Updated on March 08, 2021

Comments

  • Jorge Olivero
    Jorge Olivero about 3 years

    In Node.js I use the nconf module to house environment variables like S3 keys, GCM keys, etc for each of my projects.

    I haven't been able to find a similar solution in Go.

    What are the generally accepted tools to help manage environment variables for each Go project?

    Thanks in advance.

  • Peter Bengtsson
    Peter Bengtsson over 9 years
    I rewrote my hackish messing with environment variables to use flags but then suddenly I can no longer use gin :(
  • Roy Lee
    Roy Lee over 7 years
    @eduncan911 do you have sample scripts for each environment?
  • eduncan911
    eduncan911 over 7 years
    @Roylee sample scripts for each environment? if u are asking if I keep scripts checked into the repo as samples for staging/prod, the answer is not really. it's up to each environment to set the correct parameters and track them accordingly in each system (e.g. Ansible, Chef/Knife, Salt/Pillard, etc)
  • Roy Lee
    Roy Lee over 7 years
    @eduncan911 ah I see, so you should never really check-in your scripts. Sorry for the vague question, let me give you the correct context, I was actually referring to this: "But even so, we use a start script to convert environment variables to flags" -- (Peter Bourgon, Configuration).

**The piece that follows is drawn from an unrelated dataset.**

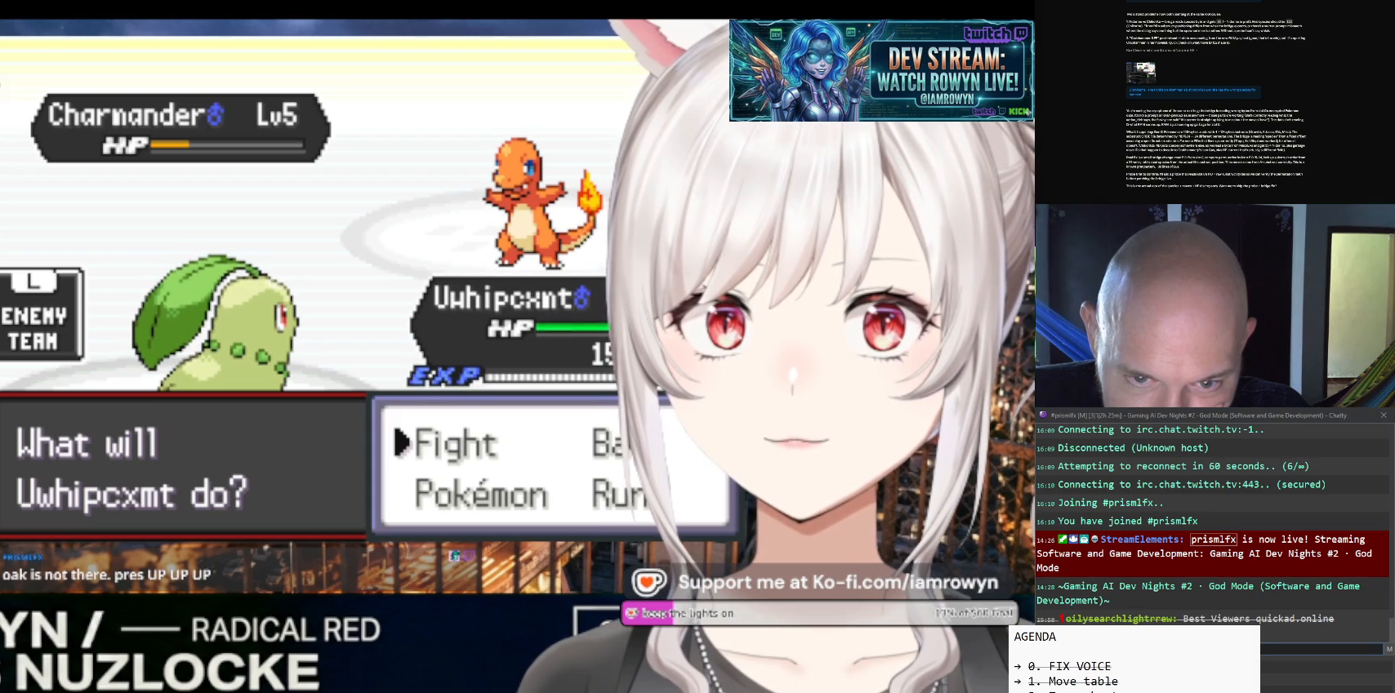
{"buttons": ["B"], "events": []}
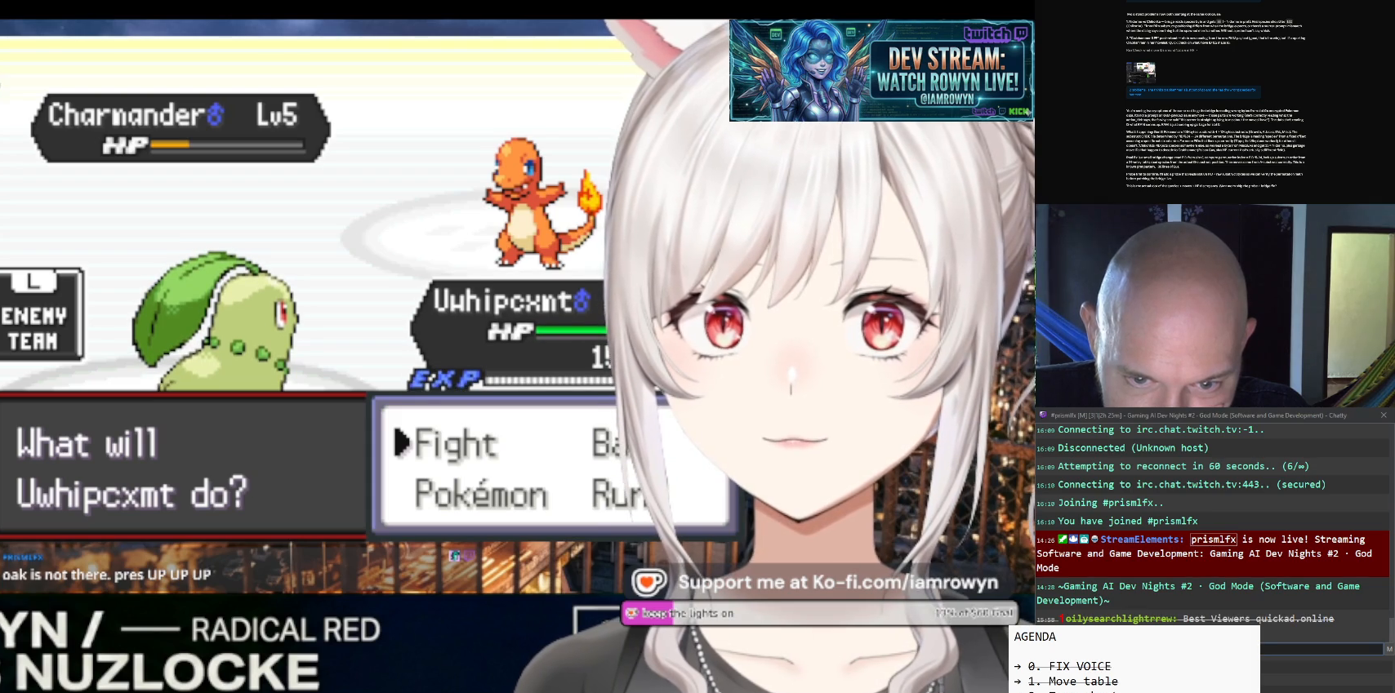
{"buttons": ["B"], "events": []}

What does he meant by that? And what would a sample script of that look like?
  • eduncan911
    eduncan911 over 7 years
    Yep, hence the whole "self-documentation" aspect - it's documented with the myapp -h run, which prints the entire params list and its current Default. Now with that said, yes I do check in some skeleton scripts - usually in the form of a Makefile or Dockerfile that passes some defaults in for specific environments. But even then, I still fallback on Sensible Defaults in the app itself. Each custom environment will need to set it, or get set dynamically. Think at scale, where you have 100s of instances running - u want to pass in those parameters dynamically as new ones are spun up.
  • eduncan911
    eduncan911 over 7 years
    @Roylee to answer what Peter meant is most likely a one-off script per application that reads X, Y, Z environment vars and passes them as parameters to the Go app. That way, you can enforce the "all apps use CLI parameters, not environment" across the dev and deployment environments, while still supporting older legacy stuff that may be set in Environment vars (until they are updated, or where it isn't possible). Doing it this way keeps from having to code two things in your app: reading from CLI and ENVs. Instead, 1 way coded in apps - with some wrapper script going from ENV -> CLI params.
  • Roy Lee
    Roy Lee over 7 years
    @eduncan911 Thanks! That's really detailed. :) How would that apply to docker?
  • eduncan911
    eduncan911 over 7 years
    @Roylee you know u are speaking my language... Go, Docker. :) With Dockerfile (or Compose), it's a different ballgame: you typically do not pass vars via command line but instead with ENVs. I have a project right now of where I am using a service discovery tool that has a built-in key-value store, called Consul. I am attempting to use Consul to manage all the configuration for the services, with a local process that retrieves the values and creates the local config vars - and even calls some Go binary within the container.